* _Problem to work on_: Exactly the lines below from the line with "International Center for" through the line with "To prepare strong, confident" must make up the answer, both ends included and pictures left out.
------ Dataset extract ------
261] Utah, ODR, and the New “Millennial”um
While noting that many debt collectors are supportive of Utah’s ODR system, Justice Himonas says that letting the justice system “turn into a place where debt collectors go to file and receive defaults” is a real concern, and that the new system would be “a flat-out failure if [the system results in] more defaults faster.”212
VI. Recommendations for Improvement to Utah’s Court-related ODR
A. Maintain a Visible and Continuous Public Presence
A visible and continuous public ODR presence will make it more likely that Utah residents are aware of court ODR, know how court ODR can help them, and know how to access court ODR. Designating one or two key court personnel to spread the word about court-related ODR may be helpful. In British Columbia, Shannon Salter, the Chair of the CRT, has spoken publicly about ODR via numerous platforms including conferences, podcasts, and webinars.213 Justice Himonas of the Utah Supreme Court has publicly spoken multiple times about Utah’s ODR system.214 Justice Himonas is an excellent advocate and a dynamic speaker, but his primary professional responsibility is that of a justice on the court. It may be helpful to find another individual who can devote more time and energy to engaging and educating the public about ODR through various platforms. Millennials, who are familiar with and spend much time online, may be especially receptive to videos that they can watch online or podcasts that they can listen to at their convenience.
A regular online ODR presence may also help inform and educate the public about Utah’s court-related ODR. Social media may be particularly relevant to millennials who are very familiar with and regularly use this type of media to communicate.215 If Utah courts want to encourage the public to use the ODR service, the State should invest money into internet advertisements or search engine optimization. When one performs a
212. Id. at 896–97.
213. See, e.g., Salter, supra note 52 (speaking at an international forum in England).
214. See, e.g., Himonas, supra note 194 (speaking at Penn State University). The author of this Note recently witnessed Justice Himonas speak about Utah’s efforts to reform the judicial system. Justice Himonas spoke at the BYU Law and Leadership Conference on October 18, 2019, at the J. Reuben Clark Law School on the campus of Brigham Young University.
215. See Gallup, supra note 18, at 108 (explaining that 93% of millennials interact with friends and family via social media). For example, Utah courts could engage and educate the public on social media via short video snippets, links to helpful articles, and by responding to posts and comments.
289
------
------ Dataset extract ------
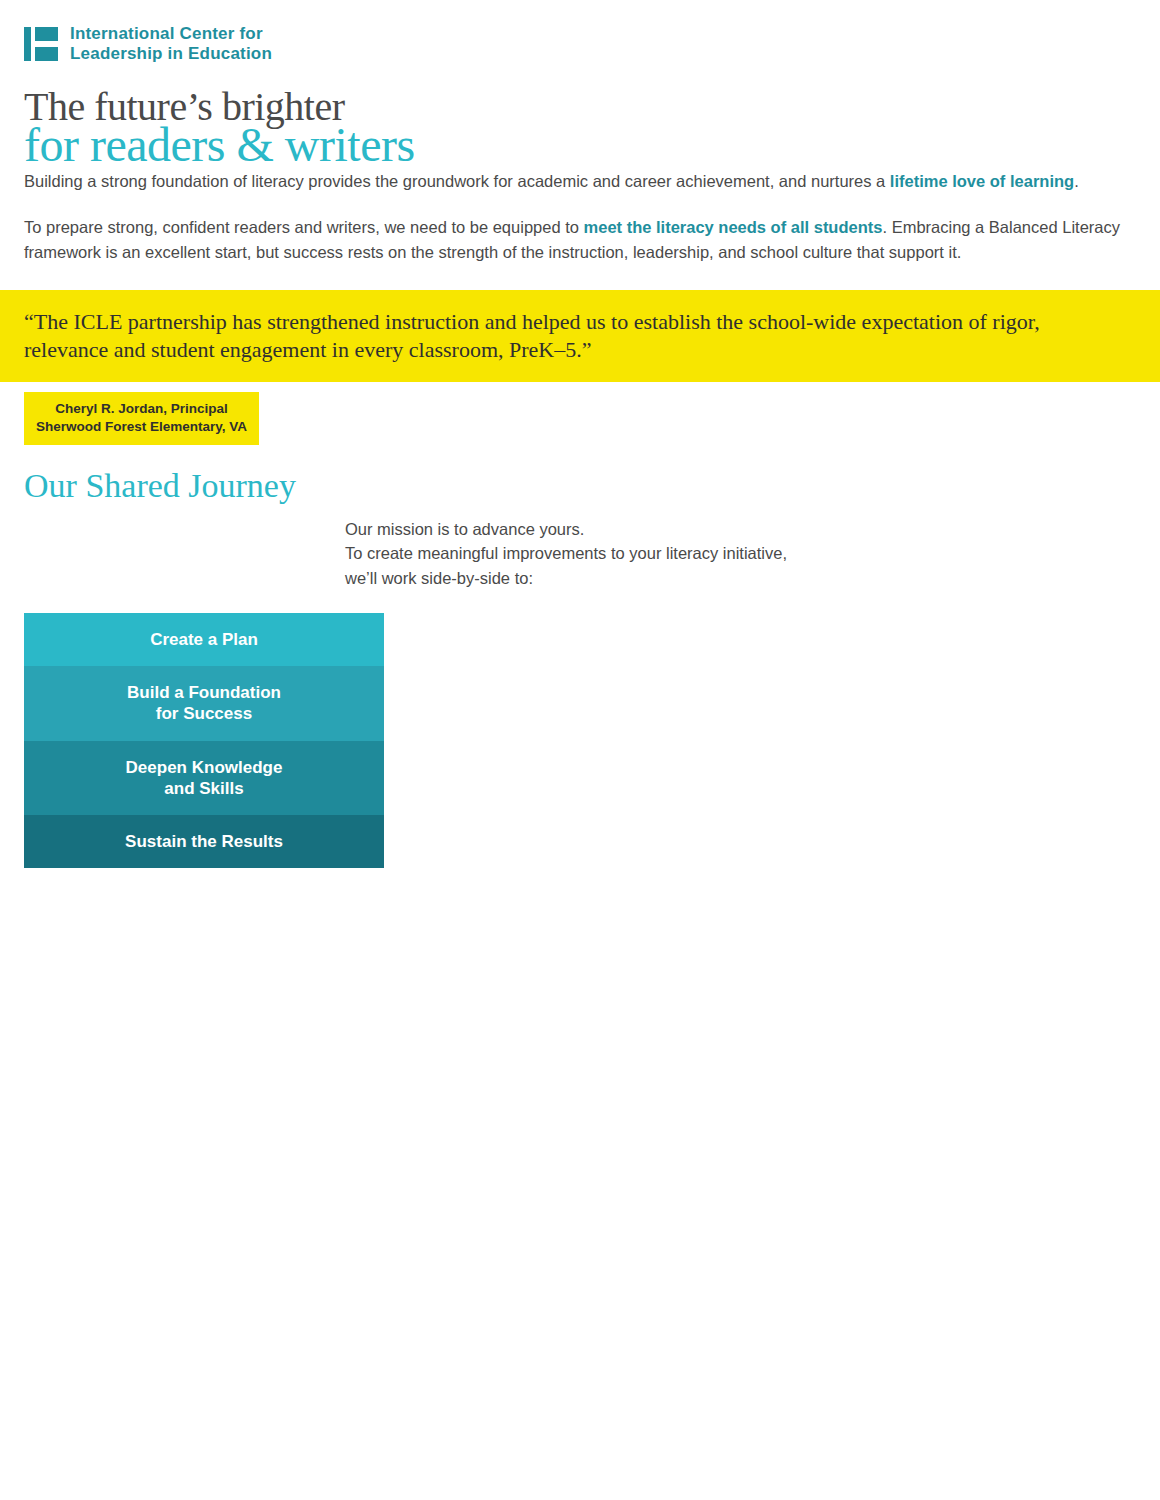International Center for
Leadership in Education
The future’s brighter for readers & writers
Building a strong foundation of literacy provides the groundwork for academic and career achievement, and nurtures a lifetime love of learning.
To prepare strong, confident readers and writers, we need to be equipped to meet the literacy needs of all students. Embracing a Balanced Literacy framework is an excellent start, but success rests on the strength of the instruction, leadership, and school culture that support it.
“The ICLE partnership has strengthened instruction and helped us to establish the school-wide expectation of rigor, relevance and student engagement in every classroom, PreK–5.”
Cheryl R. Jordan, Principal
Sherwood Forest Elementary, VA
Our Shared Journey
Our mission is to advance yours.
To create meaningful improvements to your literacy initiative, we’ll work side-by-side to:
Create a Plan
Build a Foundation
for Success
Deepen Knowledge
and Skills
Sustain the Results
------
* _Exercise output_:
International Center for
Leadership in Education
The future’s brighter for readers & writers
Building a strong foundation of literacy provides the groundwork for academic and career achievement, and nurtures a lifetime love of learning.
To prepare strong, confident readers and writers, we need to be equipped to meet the literacy needs of all students. Embracing a Balanced Literacy framework is an excellent start, but success rests on the strength of the instruction, leadership, and school culture that support it.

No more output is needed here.